● TASK PROMPT:
From the listing that follows, report the number of lines with the word "oblékat" in them, and no other output.
——
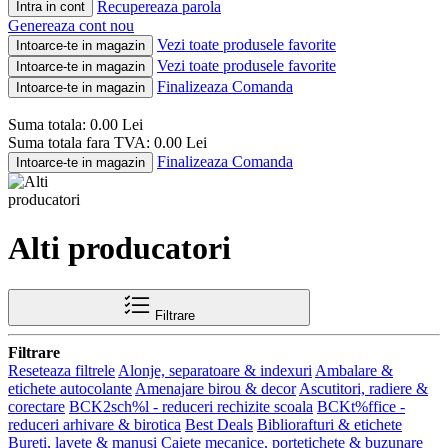
Recupereaza parola
Intra in cont
Genereaza cont nou
Vezi toate produsele favorite
Intoarce-te in magazin
Vezi toate produsele favorite
Intoarce-te in magazin
Finalizeaza Comanda
Intoarce-te in magazin
Suma totala:
0.00
Lei
Suma totala fara TVA:
0.00
Lei
Finalizeaza Comanda
Intoarce-te in magazin
Alti producatori
Filtrare
Filtrare
Reseteaza filtrele
Alonje, separatoare & indexuri
Ambalare &
etichete autocolante
Amenajare birou & decor
Ascutitori, radiere &
corectare
BCK2sch%l - reduceri rechizite scoala
BCKt%ffice -
reduceri arhivare & birotica
Best Deals
Bibliorafturi & etichete
Bureti, lavete & manusi
Caiete mecanice, portetichete & buzunare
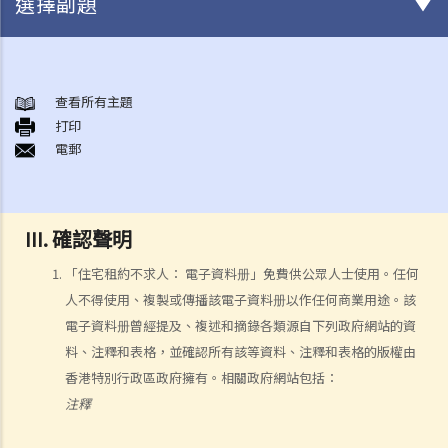
選擇副題
住宅租約範本
住宅租約： 關於加蓋印花、註冊及提交表格CR109的指引
查看所有主題
A. 簡介
打印
電郵
B. 加蓋印花程序
C.註册程序
D. 提交表格CR109
III. 確認聲明
免責聲明
確認聲明
「住宅租約不求人： 電子資料册」免費供公眾人士使用。任何
人不得使用、複製或傳播該電子資料册以作任何商業用途。該
電子資料册曾經提及、複述和摘錄各類源自下列政府網站的資
料、注釋和表格，並確認所有該等資料、注釋和表格的版權由
香港特別行政區政府擁有。相關政府網站包括：
注釋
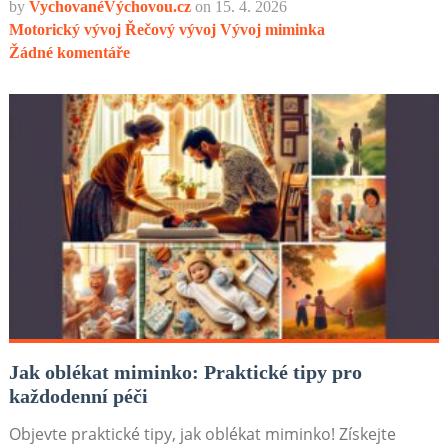
by
VychovanéVýchovou.cz
on
15. 4. 2026
Motorický vývoj
Řečový vývoj
Vývoj miminka
Žádné komentáře
Jak oblékat miminko: Praktické tipy pro
každodenní péči
Objevte praktické tipy, jak oblékat miminko! Získejte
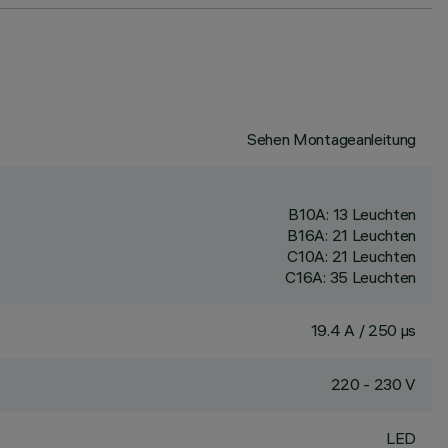
Sehen Montageanleitung
B10A: 13 Leuchten
B16A: 21 Leuchten
C10A: 21 Leuchten
C16A: 35 Leuchten
19.4 A / 250 µs
220 - 230 V
LED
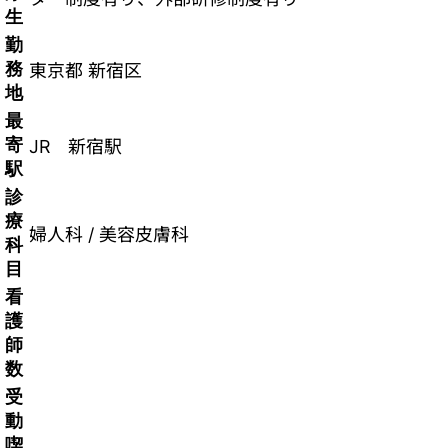
生
勤
務
東京都 新宿区
地
最
寄
JR 新宿駅
駅
診
療
婦人科 / 美容皮膚科
科
目
看
護
師
数
受
動
喫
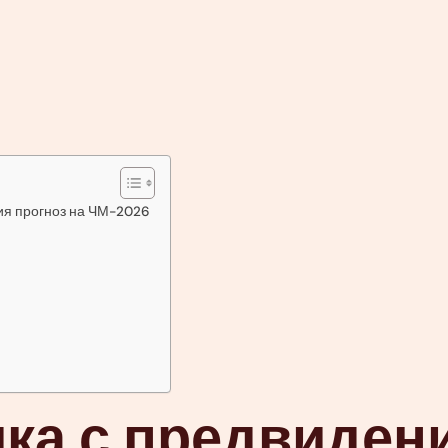
ия прогноз на ЧМ-2026
ка с предвиден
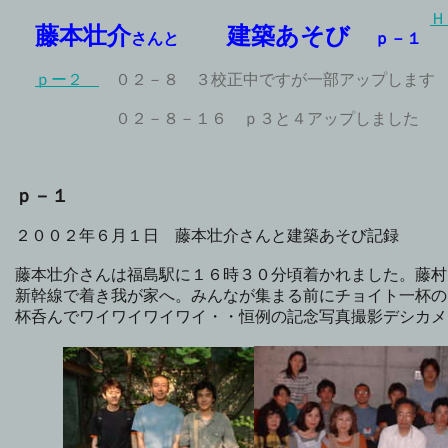
Ｈ
藤本壮介
建築あそび
さんと
ｐ－１
ｐー２
０２－８ ３校正中ですが一部アップします
０２－８－１６ ｐ３と４アップしました
ｐ－１
２００２年６月１日 藤本壮介さんと建築あそび記録
藤本壮介さんは福島駅に１６時３０分頃着かれました。藤村
新幹線で着き我が家へ。みんなが集まる前にチョイト一杯の
杯呑んでワイワイワイワイ・・恒例の記念写真撮影デシカメ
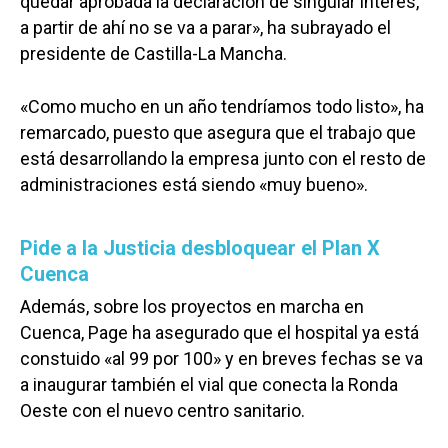
quedar aprobada la declaración de singular interés,
a partir de ahí no se va a parar», ha subrayado el
presidente de Castilla-La Mancha.
«Como mucho en un año tendríamos todo listo», ha
remarcado, puesto que asegura que el trabajo que
está desarrollando la empresa junto con el resto de
administraciones está siendo «muy bueno».
Pide a la Justicia desbloquear el Plan X
Cuenca
Además, sobre los proyectos en marcha en
Cuenca, Page ha asegurado que el hospital ya está
constuido «al 99 por 100» y en breves fechas se va
a inaugurar también el vial que conecta la Ronda
Oeste con el nuevo centro sanitario.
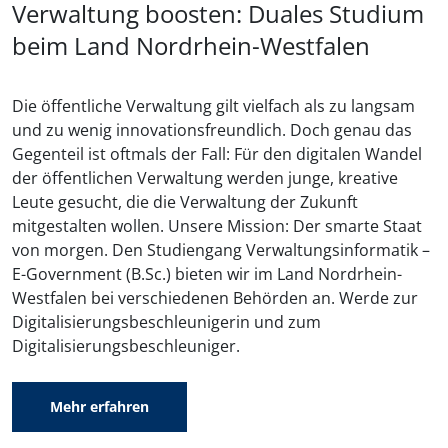
Verwaltung boosten: Duales Studium
beim Land Nordrhein-Westfalen
Die öffentliche Verwaltung gilt vielfach als zu langsam
und zu wenig innovationsfreundlich. Doch genau das
Gegenteil ist oftmals der Fall: Für den digitalen Wandel
der öffentlichen Verwaltung werden junge, kreative
Leute gesucht, die die Verwaltung der Zukunft
mitgestalten wollen. Unsere Mission: Der smarte Staat
von morgen. Den Studiengang Verwaltungsinformatik –
E-Government (B.Sc.) bieten wir im Land Nordrhein-
Westfalen bei verschiedenen Behörden an. Werde zur
Digitalisierungsbeschleunigerin und zum
Digitalisierungsbeschleuniger.
Mehr erfahren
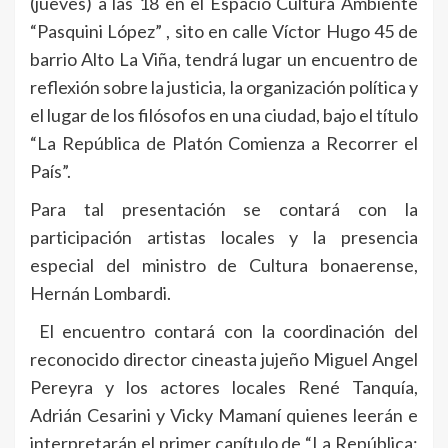
(jueves) a las 18 en el Espacio Cultura Ambiente
“Pasquini López” , sito en calle Víctor Hugo 45 de
barrio Alto La Viña, tendrá lugar un encuentro de
reflexión sobre la justicia, la organización política y
el lugar de los filósofos en una ciudad, bajo el título
“La República de Platón Comienza a Recorrer el
País”.
Para tal presentación se contará con la
participación artistas locales y la presencia
especial del ministro de Cultura bonaerense,
Hernán Lombardi.
El encuentro contará con la coordinación del
reconocido director cineasta jujeño Miguel Angel
Pereyra y los actores locales René Tanquía,
Adrián Cesarini y Vicky Mamaní quienes leerán e
interpretarán el primer capítulo de “La República:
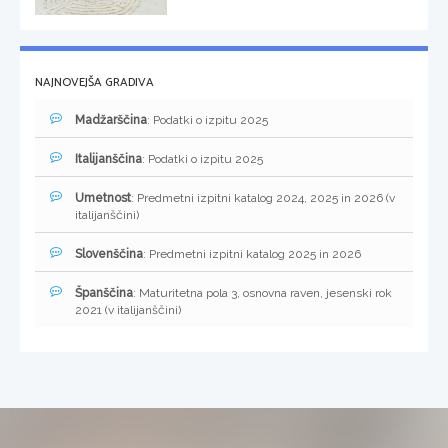
NAJNOVEJŠA GRADIVA
Madžarščina
: Podatki o izpitu 2025
Italijanščina
: Podatki o izpitu 2025
Umetnost
: Predmetni izpitni katalog 2024, 2025 in 2026 (v
italijanščini)
Slovenščina
: Predmetni izpitni katalog 2025 in 2026
Španščina
: Maturitetna pola 3, osnovna raven, jesenski rok
2021 (v italijanščini)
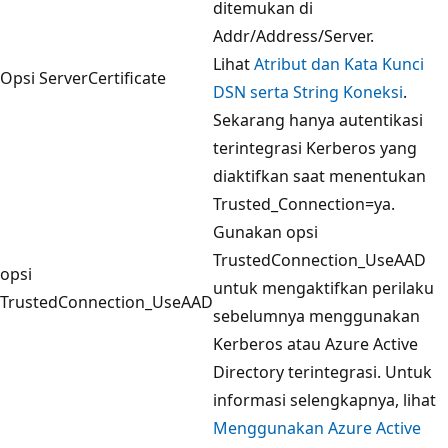
ditemukan di
Addr/Address/Server.
Lihat
Atribut dan Kata Kunci
Opsi ServerCertificate
DSN serta String Koneksi
.
Sekarang hanya autentikasi
terintegrasi Kerberos yang
diaktifkan saat menentukan
Trusted_Connection=ya.
Gunakan opsi
TrustedConnection_UseAAD
opsi
untuk mengaktifkan perilaku
TrustedConnection_UseAAD
sebelumnya menggunakan
Kerberos atau Azure Active
Directory terintegrasi. Untuk
informasi selengkapnya, lihat
Menggunakan Azure Active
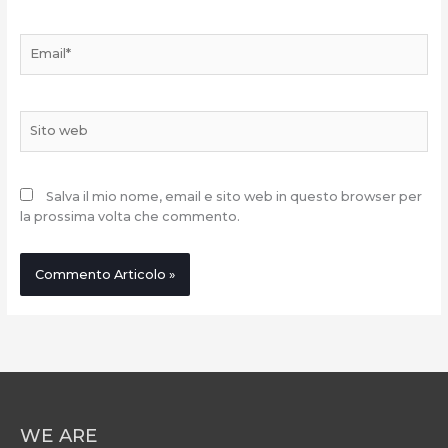
Email*
Sito
web
Salva il mio nome, email e sito web in questo browser per
la prossima volta che commento.
WE ARE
——
● THE COMPLETED TASK:
2